"Thus open the gates of paradise."

In this issue
width=
TIFF 2000 Day 10

Day 10: September 16


Scout Man

Masato Ishioka
Japan, 2000
Cast: Miku Matsumoto, Hideo Nazikumi, Shiro Shimototo, Yuri Komuro

Synopsis:

What's a scout man? It's someone who tries to recruit new actresses for the adult video market. They chat up candidates, promising them easy money, and offer them work. Simple as that, really.

A young couple has just struck out in the big city (Tokyo, presumably). They have run out of money and have to decide: do they go home, or find jobs. He falls in with some scout men, while she is befriended by a young woman who escorts and pimps and whatever else.

It's based on reality. There really are scout men. During the Q&A, director Ishioka was asked whether the police routinely arrest scout men for harassment. If the woman is under 18, and if it's done right in front of a police officer, or they are grabbing or obstructing traffic, then they get a slap-on-the-wrist type of punishment, he said. Otherwise, there's not much they can do.

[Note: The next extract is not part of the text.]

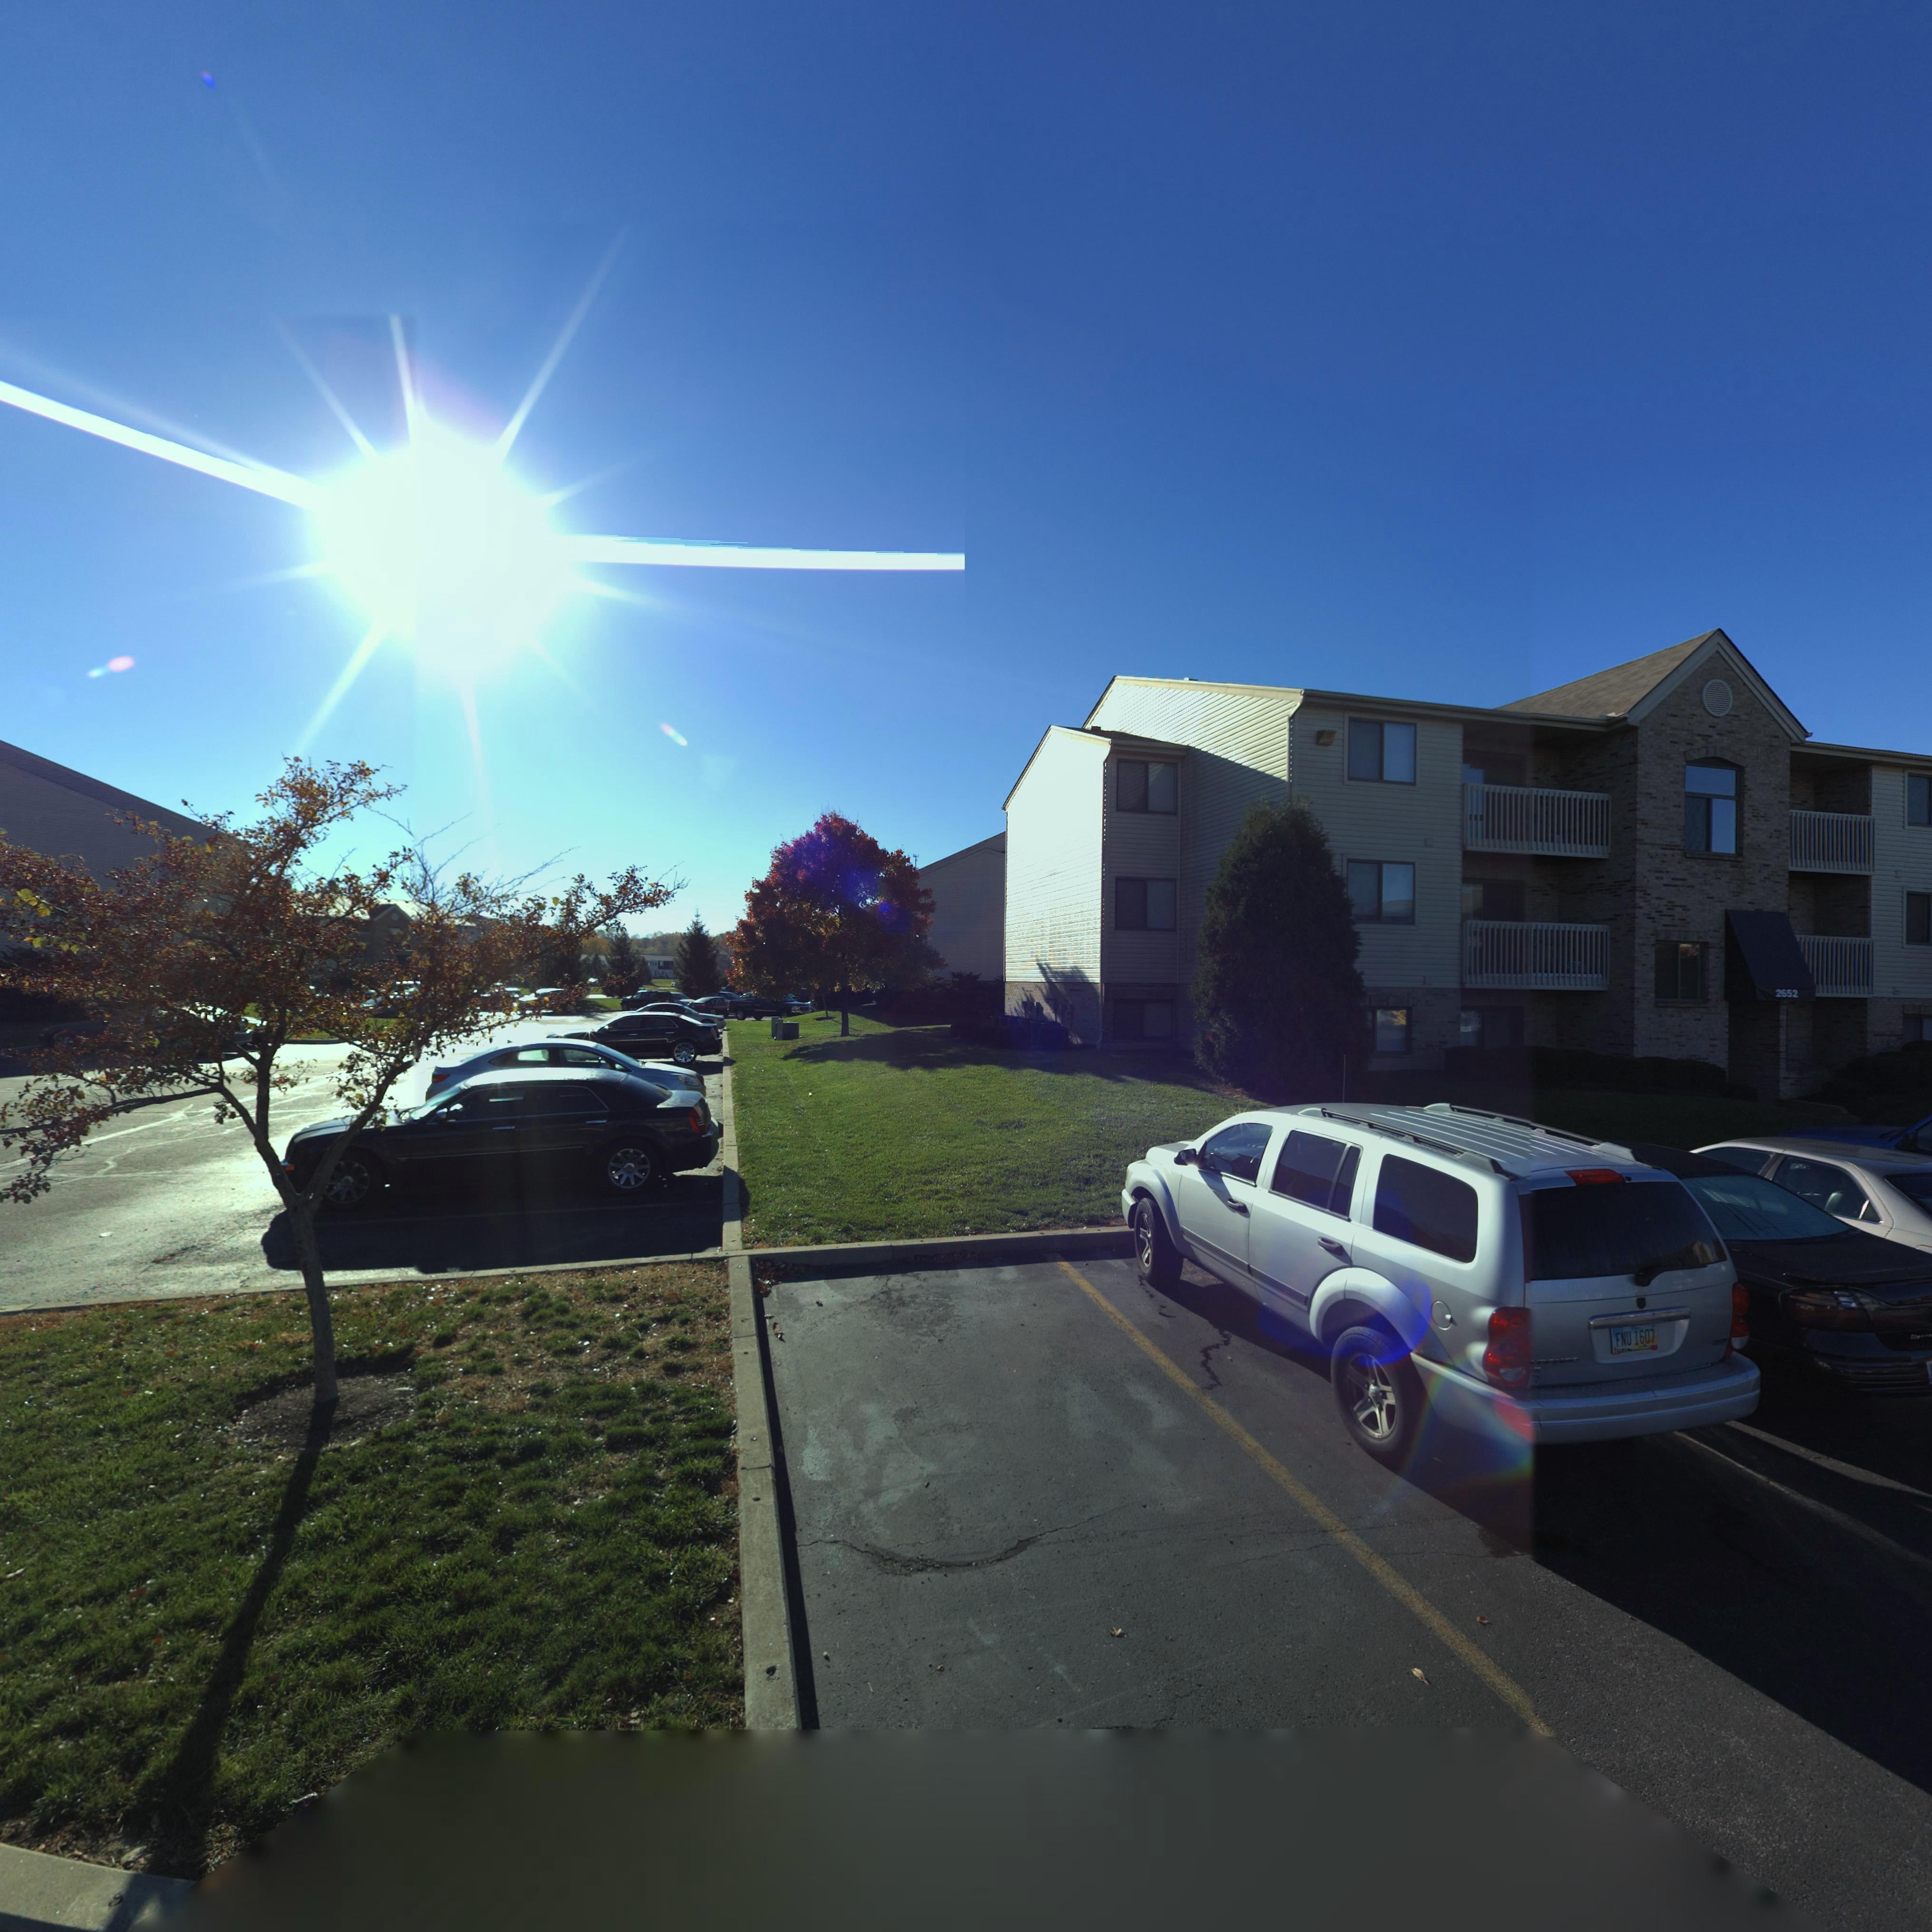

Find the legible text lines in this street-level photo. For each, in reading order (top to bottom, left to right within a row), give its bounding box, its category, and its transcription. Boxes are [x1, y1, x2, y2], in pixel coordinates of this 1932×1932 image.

[1775, 988, 1799, 998] StreetNumber: 2652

Q: Why did you show so much nudity when other similar films do not?

Ishioka: Nudity is very much a part of their life. I didn't think it was necessary to avoid it.

Faintly titillating, mildly interesting.


Interlude: Bloor Street

It's the last day of the film festival.

Six hours sleep has restored me my youthful vigor. Popped into TheatreBooks to read some Beckett. Film critic Roger Ebert will be there in an hour to sign copies of his new book. Overheard people trashing Brian Johnson's book Brave Films, Wild Nights, a "big bad press release" of a book that "will be on sale at Indigo for $4 in six months."

Walking down Bloor Street. It's the last day of the film festival. Had tried to nick an "Aberdeen" poster last night from a construction site barricade, but by the time I got there, it was gone, replaced by flyers for Reg Hartt. Must have passed it a dozen times in the week. This morning I was on the other side of the street and saw that it's the facade of the old University Theatre that they're demolishing. I imagine it will be all gone by dusk. It's been going, one bit at a time for several years, but as it was the place I first saw "2001" all those years ago, it still makes me sad. It used to be the place to see 70mm films, now gone. It's the last day of the film festival.


Eureka

Shinji Aoyama
Japan, 2000
Cast: Koji Yakusho, Aoi Miyazaki, Masaru Miyazaki, Yohichiroh Saitoh, Sayuri Kokusho, Ken Mitsuishi

Synopsis:

This is the kind of film a festival works up to: a 3 hour long, black and white film with Koji Yakusho (star of "Shall We Dance" from a couple years back.) This is also the film I brag about to friends and loved ones in order to prove my devotion as a cineaste. It's nice to see I'm not completely wasting my life here.

The film starts with a hostage taking aboard a bus. After a shootout with the police, only the driver (Yakusho), and two children are left alive. What follows is three hours of a quest for meaning that masquerades as a road movie. A quest to understand why they have survived, and an attempt to answer the question: "What now?"

I'll bow to the Festival progamme guide whose summation is spot-on: "Eureka is long - almost four hours - but there are no wasted moments." That's a neat trick.


Endgame

Conor McPherson
Ireland, 2000
Written By: Samuel Beckett
Cast: Michael Gambon, David Thewlis
Synopsis:

Michael Gambon and David Thewlis in this Samuel Beckett play about a man and his valet (son?) in a room. There is no more. No more dogs, no more nature, no more painkillers. Outside is gray. You know -- bright black. It's surreal and unsettling, and exactly what I wanted. Gambon is fabulous as usual. You can lose yourself in one drawn-out syllable if you can squeeze your way in, if your attention will span that moment.

And then it's done. No more films. I'm writing this outside the lobby of the Varsity Cinemas with no more tickets, nothing more to see. Thirty years ago, I'm in a supermarket, riding a coin-operated mechanical horse that will gallop for a dime. Up and down on a rubberized piston, then stop. I nudge its dirty white flanks, but it does not move. Dismount.